::: Records shown
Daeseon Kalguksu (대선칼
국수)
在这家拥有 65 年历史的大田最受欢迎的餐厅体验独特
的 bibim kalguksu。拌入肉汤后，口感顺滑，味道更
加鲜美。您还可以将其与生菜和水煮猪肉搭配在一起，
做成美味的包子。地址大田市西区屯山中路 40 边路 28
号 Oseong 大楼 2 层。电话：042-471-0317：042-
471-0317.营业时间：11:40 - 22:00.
::::::
## Problem details
Rewrite the data above with every "大田" switched to "Daejeon", leaving everything else unchanged.

## Reply
Daeseon Kalguksu (대선칼
국수)
在这家拥有 65 年历史的Daejeon最受欢迎的餐厅体验独特
的 bibim kalguksu。拌入肉汤后，口感顺滑，味道更
加鲜美。您还可以将其与生菜和水煮猪肉搭配在一起，
做成美味的包子。地址Daejeon市西区屯山中路 40 边路 28
号 Oseong 大楼 2 层。电话：042-471-0317：042-
471-0317.营业时间：11:40 - 22:00.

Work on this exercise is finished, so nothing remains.